Posted: July 3
When you get past the initial reaction the beautiful stylization and high energy beat-em-up the first few levels have to offer, it rapidly becomes clear that Kung Fu Strike is a game made of quality component parts that simply don't fit together in any sort of intelligble way.
The mechanics of the game shine early on, where you're facing a handful of tough enemies and mobs of weaker ones, but as the game progresses and throws more and more boss-type enemies at you simultaneously, players may begin to get the impression that player character Loh was made for an entirely different game than the one he stars in. Guard breaking takes a random but always too-long amount of time, making it impossible when facing multiple enemies and of questionable use when you do manage to pull it off, as it puts vulnerable enemies outside of Loh's prohibitively short range.

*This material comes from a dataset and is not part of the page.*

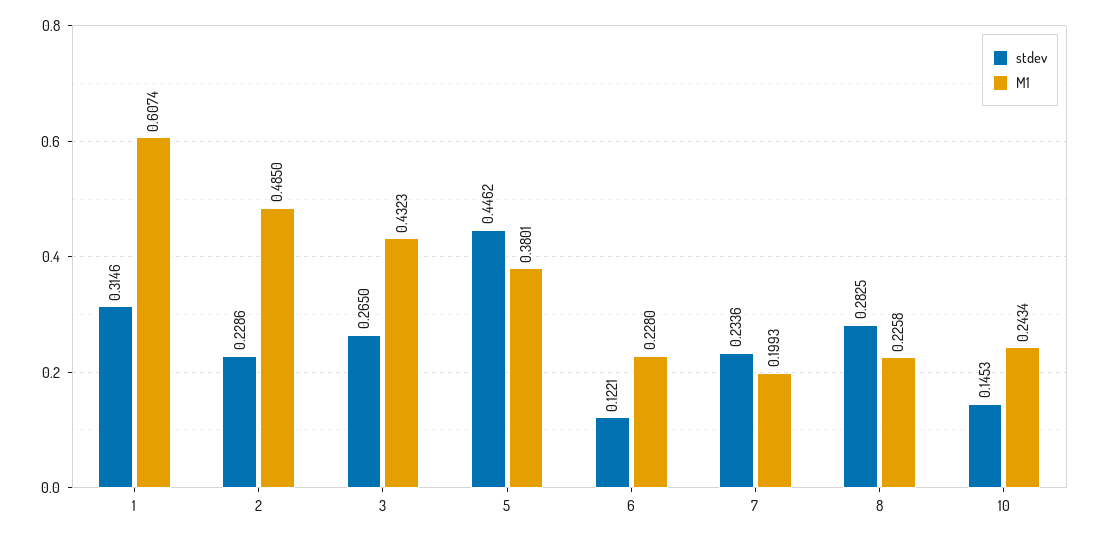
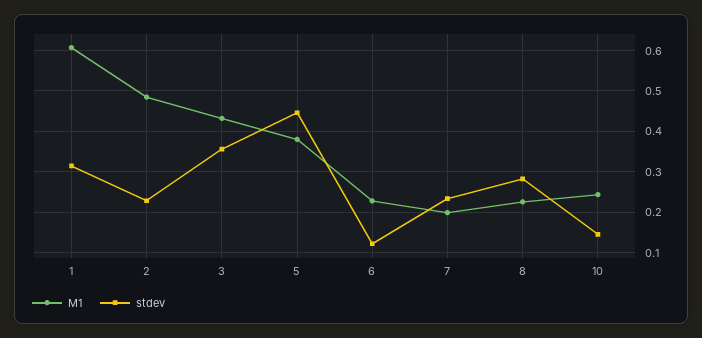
stdev, 3: 0.265 -> 0.36

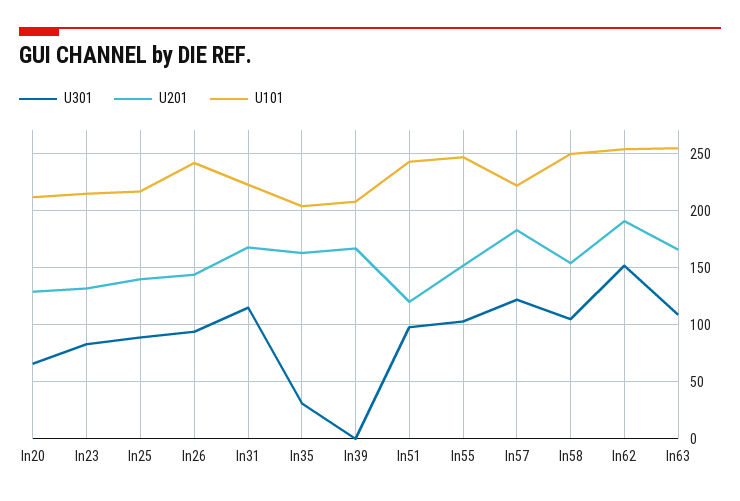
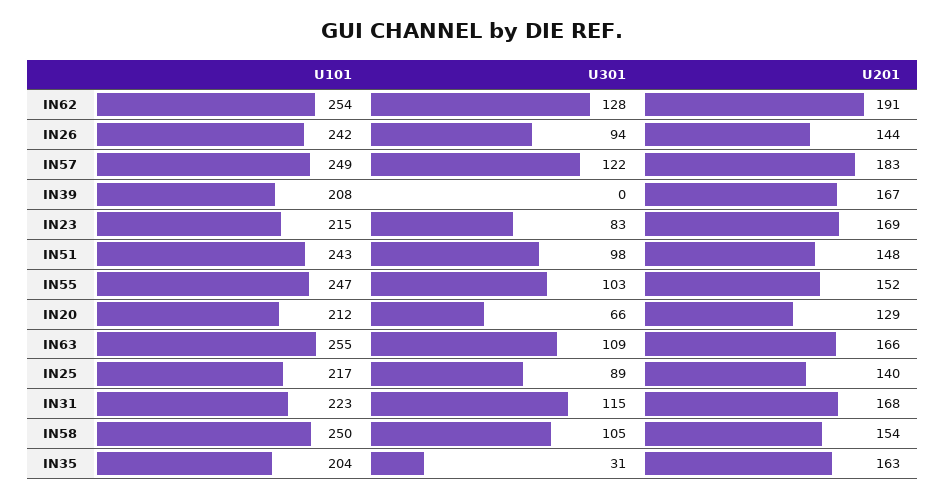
U201, In23: 130 -> 169
U201, In51: 120 -> 148
U101, In57: 220 -> 249
U301, In62: 150 -> 128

Physics-based encounters involving explosives demand more mobility than Loh, possessing only a cumbersome roll and no dedicated jump button to speak of, actually has. KFS's touted "jaw dropping combos" are nearly impossible to execute by mid game due to sheer enemy quantity, most of whom possess the ability to interrupt them on a whim. It doesn't take long for Loh's meaty arsenal to be reduced to special attacks and parries as his only valid tools, making what should be a fast-paced and energetic beat-em-up an almost purely defensive game of blocking and waiting for meters to fill. KFS describes itself as a hard game, when in fact it's merely a long one, demanding far too much time for much too little pay out when better, fairer, and indeed, more difficult games exist in the form of Godhand, Dark Souls, or even One Finger Death Punch.